__Information supplied__.

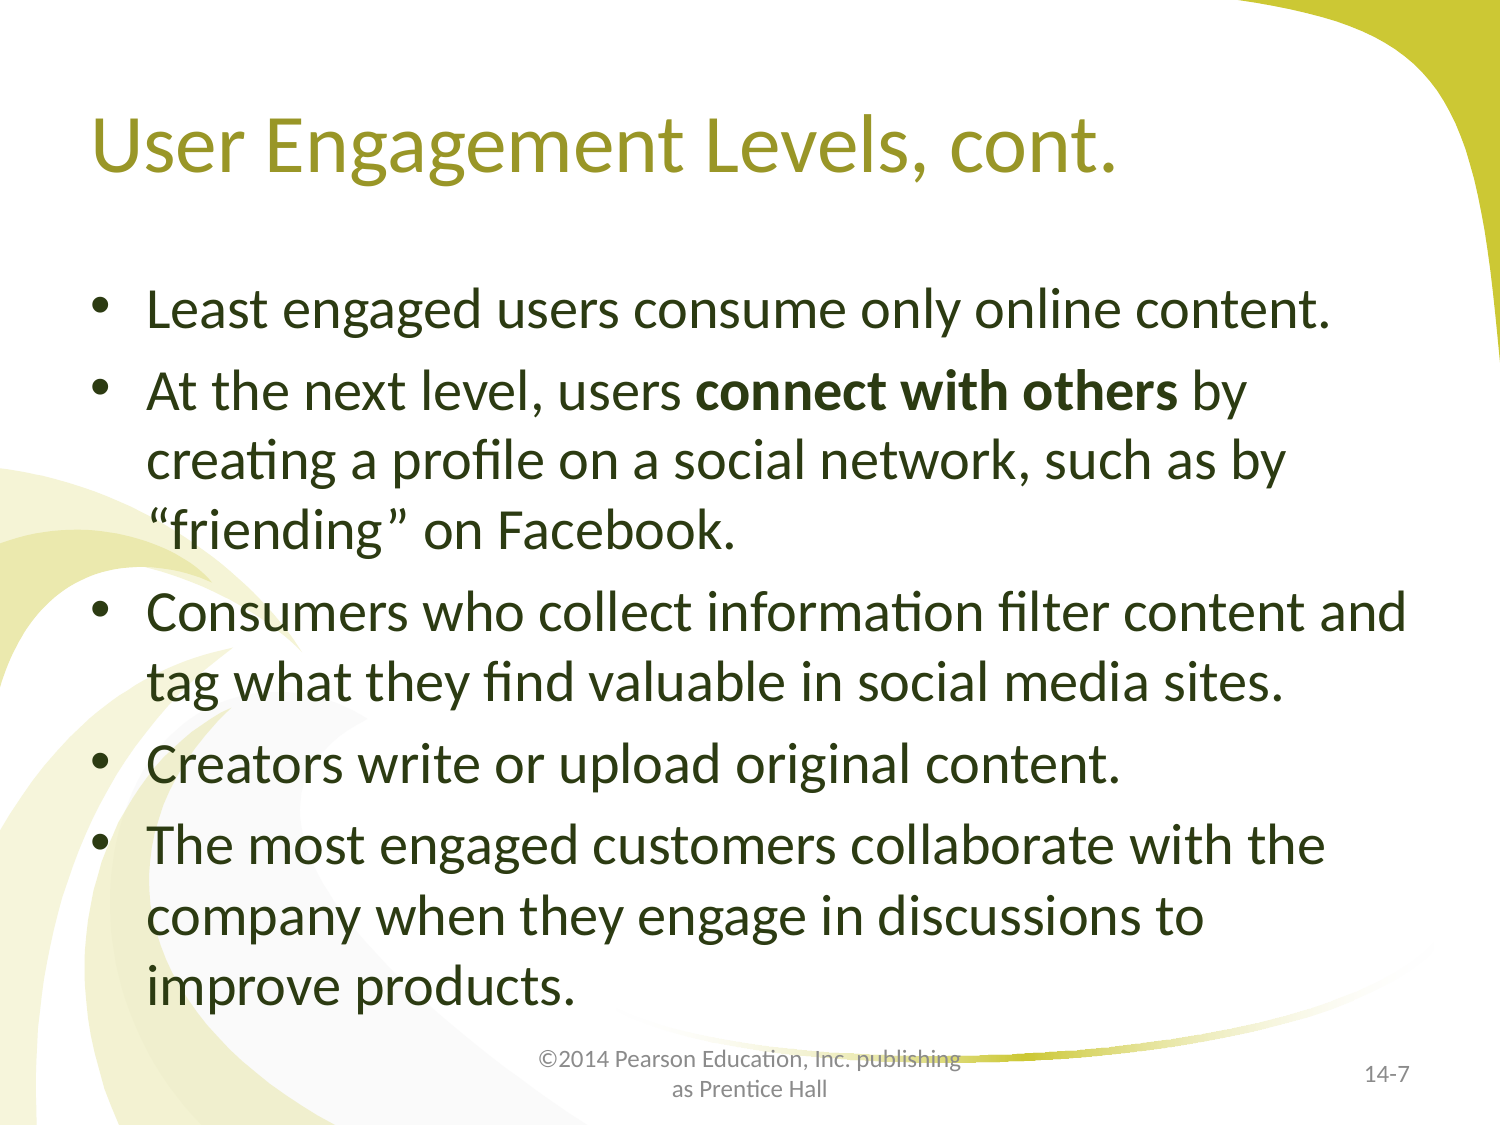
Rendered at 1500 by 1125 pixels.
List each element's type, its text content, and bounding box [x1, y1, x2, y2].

title User Engagement Levels, cont. [75, 45, 1425, 233]
slide_number 14-7 [1074, 1042, 1425, 1103]
footer ©2014 Pearson Education, Inc. publishing as Prentice Hall [512, 1042, 988, 1103]
list Least engaged users consume only online content. At the next level, users connect with others by creating a profile on a social network, such as by “friending” on Facebook. Consumers who collect information filter content and tag what they find valuable in social media sites. Creators write or upload original content. The most engaged customers collaborate with the company when they engage in discussions to improve products. [75, 262, 1425, 1005]
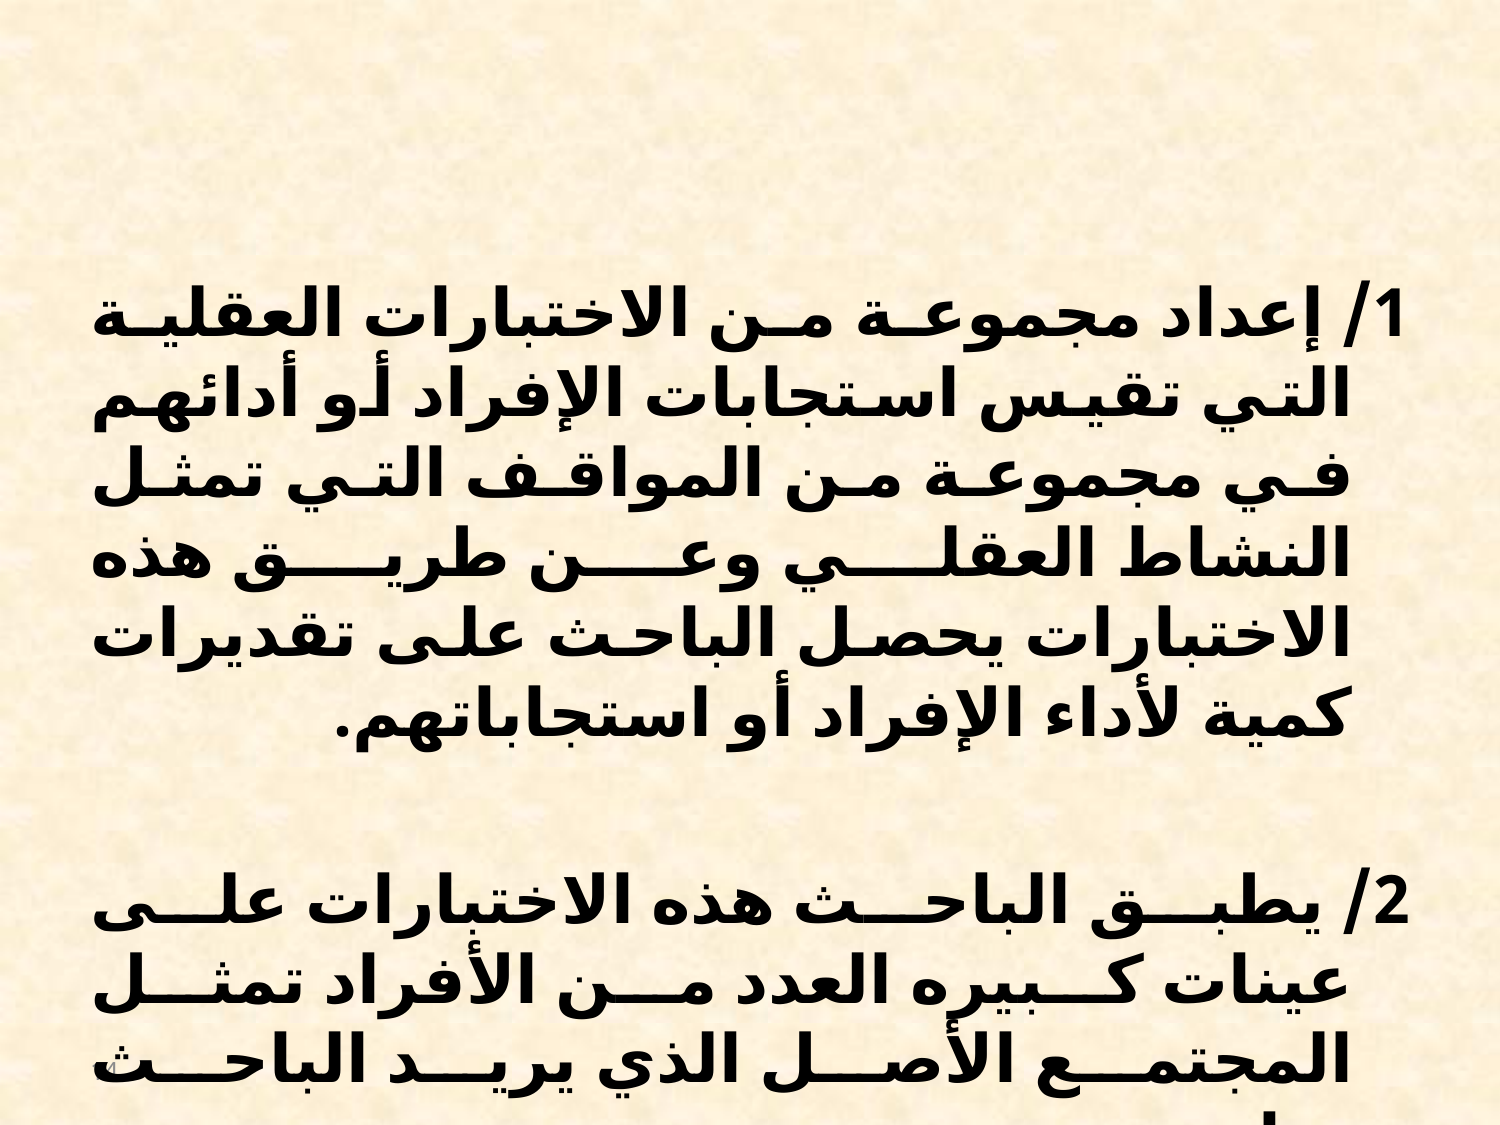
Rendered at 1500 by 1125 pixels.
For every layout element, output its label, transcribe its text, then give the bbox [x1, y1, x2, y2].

slide_number 14 [75, 1042, 425, 1103]
picture [0, 0, 1500, 1125]
list 1/ إعداد مجموعة من الاختبارات العقلية التي تقيس استجابات الإفراد أو أدائهم في مجموعة من المواقف التي تمثل النشاط العقلي وعن طريق هذه الاختبارات يحصل الباحث على تقديرات كمية لأداء الإفراد أو استجاباتهم. 2/ يطبق الباحث هذه الاختبارات على عينات كبيره العدد من الأفراد تمثل المجتمع الأصل الذي يريد الباحث دراسته. [75, 262, 1425, 1005]
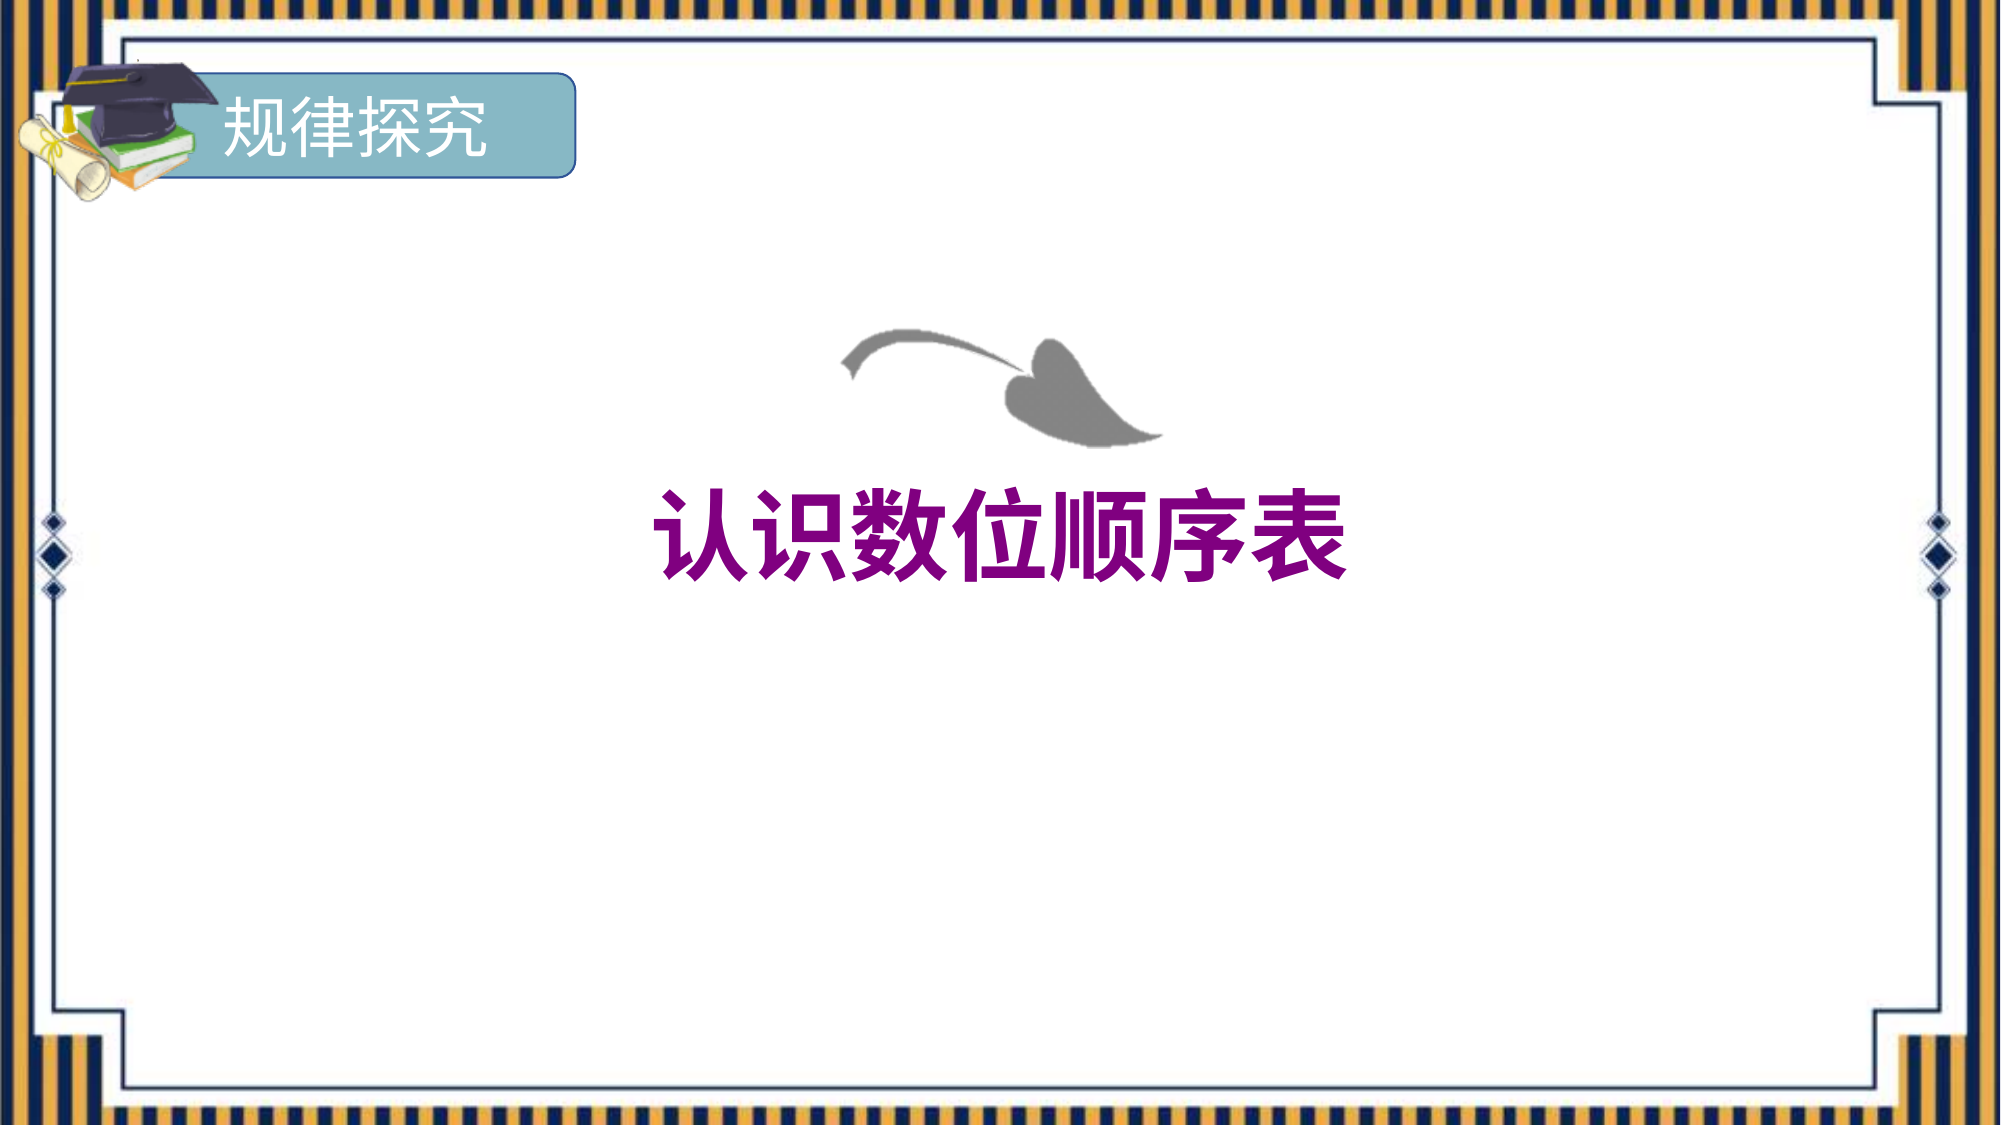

__About this task__. Print the listing word for word, but omit the pictures.

__Solution to the problem__.
Rendered at 1500 by 1125 pixels.
List each element's type, its text content, and bounding box [x1, y1, x2, y2].

title User Engagement Levels, cont. [75, 45, 1425, 233]
slide_number 14-7 [1074, 1042, 1425, 1103]
footer ©2014 Pearson Education, Inc. publishing as Prentice Hall [512, 1042, 988, 1103]
list Least engaged users consume only online content. At the next level, users connect with others by creating a profile on a social network, such as by “friending” on Facebook. Consumers who collect information filter content and tag what they find valuable in social media sites. Creators write or upload original content. The most engaged customers collaborate with the company when they engage in discussions to improve products. [75, 262, 1425, 1005]
Rendered at 1500 by 1125 pixels.
For every layout element, output its label, transcribe its text, then give the bbox [x1, y1, x2, y2].

slide_number 14 [75, 1042, 425, 1103]
picture [0, 0, 1500, 1125]
list 1/ إعداد مجموعة من الاختبارات العقلية التي تقيس استجابات الإفراد أو أدائهم في مجموعة من المواقف التي تمثل النشاط العقلي وعن طريق هذه الاختبارات يحصل الباحث على تقديرات كمية لأداء الإفراد أو استجاباتهم. 2/ يطبق الباحث هذه الاختبارات على عينات كبيره العدد من الأفراد تمثل المجتمع الأصل الذي يريد الباحث دراسته. [75, 262, 1425, 1005]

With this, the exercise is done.